In the text on health app privacy below, which of these statements agree with it? For each, answer yes or no and quote the deciding words. 1. PatientsLikeMe requires users to post pictures of themselves. 2. Blue Button sends medical data to providers' iPads using a one-time cryptographic key. 3. A Pew study found that 60 percent of U.S. adults look for health information online.

Extracted text section start

While these lay some groundwork, there’s no generic, all-encompassing mandate on companies and their apps that help users generate health data.
“Transparency establishes trust,” Sally Okun, the Vice President for Advocacy, Policy and Patient Safety for the app PatientsLikeMe, said during the panel.
PatientsLikeMe, a Cambridge, Mass.-based medical social networking app allows users with similar ailments to find and confer with one another.
Okun points out that the company’s app makes what it does as transparent as possible in its user agreement. The app takes patient information, de-identifies it and hands that information off to pharmaceutical companies and clinical researchers. At the same time it also encourages users not to use their real names and to be careful with what they’re sharing. Users don’t have to use pictures of themselves on the app but when they do, it’s not something the company promotes, it recognizes it as the choice the consumer has made.
“I think we need to find a way of unpacking some of the ways we can make it easier for patients to share this kind of information without necessarily compromising their privacy to the best degree possible,” Okun said.
“Recognizing that when you’re on the internet your privacy is subject to being revealed and that’s not something any of us can fully protect but when consumers are aware of that in the most explicit and transparent way, I think we actually elevate their willingness and their appreciation of why sharing health data can be actually quite beneficial.”
While the panelists argued that policy clinicians need to catch up with consumer-generated data to make it more respected but also not have it overload their work flow, some of them also believed that responsibility should be shared by the app creators.
“I do think we need to start holding a higher level of accountability around the use of apps and things that are sending data to places that may not be necessarily in our best interest,” Okun said, “Until we do that, I think we need to be much more aware of opting in or opting out when safety or access to our information might be at risk.”
One idea that was bandied about during the panel was to have app developers implement some sort of real-time notification when an app is about to disclose potentially sensitive health information.
“It could say: ‘This app is trying to access your medical record…’ that could be really neat,” Christopher Burrow, M.D., the EVP of Medical Affairs at the health IT firm Humetrix, said.
One of Humetrix’s apps, Blue Button, allows patients to send health information to their doctors and does something along those lines. The application sends medical data to health providers’ iPads via a one-time cryptographic key, but still gives patients a pop-up warning. That alert informs the user their information is about to be sent off and urges them to verify that it’s being sent to the right physician.
Having that kind of functionality on a universal level could be a big win for the industry, Hall reasoned.
“We want people to make cool stuff but we also don’t want to keep on having these common failures,” Hall said of the healthcare app world, “We want to have something that’s sort of embedded into how these tools are created.”
A study by the Pew Internet Research Project last year showed that 60 percent of adults in the U.S. look for health information online and about half of them divulge sensitive information about themselves in the process. As technology continues to adapt to patients – apps that upload your weight, daily exercise habits, and incorporate medicinal reminders are commonplace these days – ultimately the panelists believe that protecting user privacy should be built into these apps and devices.

Extracted text section end
Supplied material section start

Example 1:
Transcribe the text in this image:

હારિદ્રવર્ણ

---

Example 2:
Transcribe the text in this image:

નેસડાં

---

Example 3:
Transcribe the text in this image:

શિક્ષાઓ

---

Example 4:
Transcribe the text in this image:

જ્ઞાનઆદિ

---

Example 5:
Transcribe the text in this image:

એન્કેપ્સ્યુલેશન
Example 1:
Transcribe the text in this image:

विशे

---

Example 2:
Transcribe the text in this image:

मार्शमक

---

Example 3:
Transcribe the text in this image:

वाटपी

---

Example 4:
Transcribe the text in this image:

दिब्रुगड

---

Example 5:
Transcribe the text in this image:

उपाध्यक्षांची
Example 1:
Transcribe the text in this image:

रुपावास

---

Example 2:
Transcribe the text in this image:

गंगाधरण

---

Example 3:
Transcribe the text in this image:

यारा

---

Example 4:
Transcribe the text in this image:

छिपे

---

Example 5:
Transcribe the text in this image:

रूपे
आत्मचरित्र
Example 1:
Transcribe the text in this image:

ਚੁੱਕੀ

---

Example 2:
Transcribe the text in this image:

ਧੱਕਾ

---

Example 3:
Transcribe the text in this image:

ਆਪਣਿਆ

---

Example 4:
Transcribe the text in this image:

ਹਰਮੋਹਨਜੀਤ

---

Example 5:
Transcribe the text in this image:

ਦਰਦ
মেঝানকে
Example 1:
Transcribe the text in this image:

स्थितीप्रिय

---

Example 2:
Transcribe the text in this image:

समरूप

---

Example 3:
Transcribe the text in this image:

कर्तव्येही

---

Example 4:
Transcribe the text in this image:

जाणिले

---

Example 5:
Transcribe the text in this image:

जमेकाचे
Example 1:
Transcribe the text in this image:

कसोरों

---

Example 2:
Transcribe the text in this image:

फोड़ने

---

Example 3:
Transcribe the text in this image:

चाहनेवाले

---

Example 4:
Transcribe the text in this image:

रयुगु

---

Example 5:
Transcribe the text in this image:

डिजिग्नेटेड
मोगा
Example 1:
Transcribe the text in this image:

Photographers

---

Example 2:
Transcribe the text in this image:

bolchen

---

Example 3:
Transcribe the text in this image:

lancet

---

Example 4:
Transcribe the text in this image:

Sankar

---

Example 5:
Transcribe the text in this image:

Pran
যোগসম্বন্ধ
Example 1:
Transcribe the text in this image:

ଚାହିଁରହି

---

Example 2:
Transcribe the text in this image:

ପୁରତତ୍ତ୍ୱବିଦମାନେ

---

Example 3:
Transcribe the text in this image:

Supplied material section end

* Finished task
1. No: "Users don’t have to use pictures of themselves on the app"
2. Yes: "The application sends medical data to health providers’ iPads via a one-time cryptographic key"
3. Yes: "60 percent of adults in the U.S. look for health information online"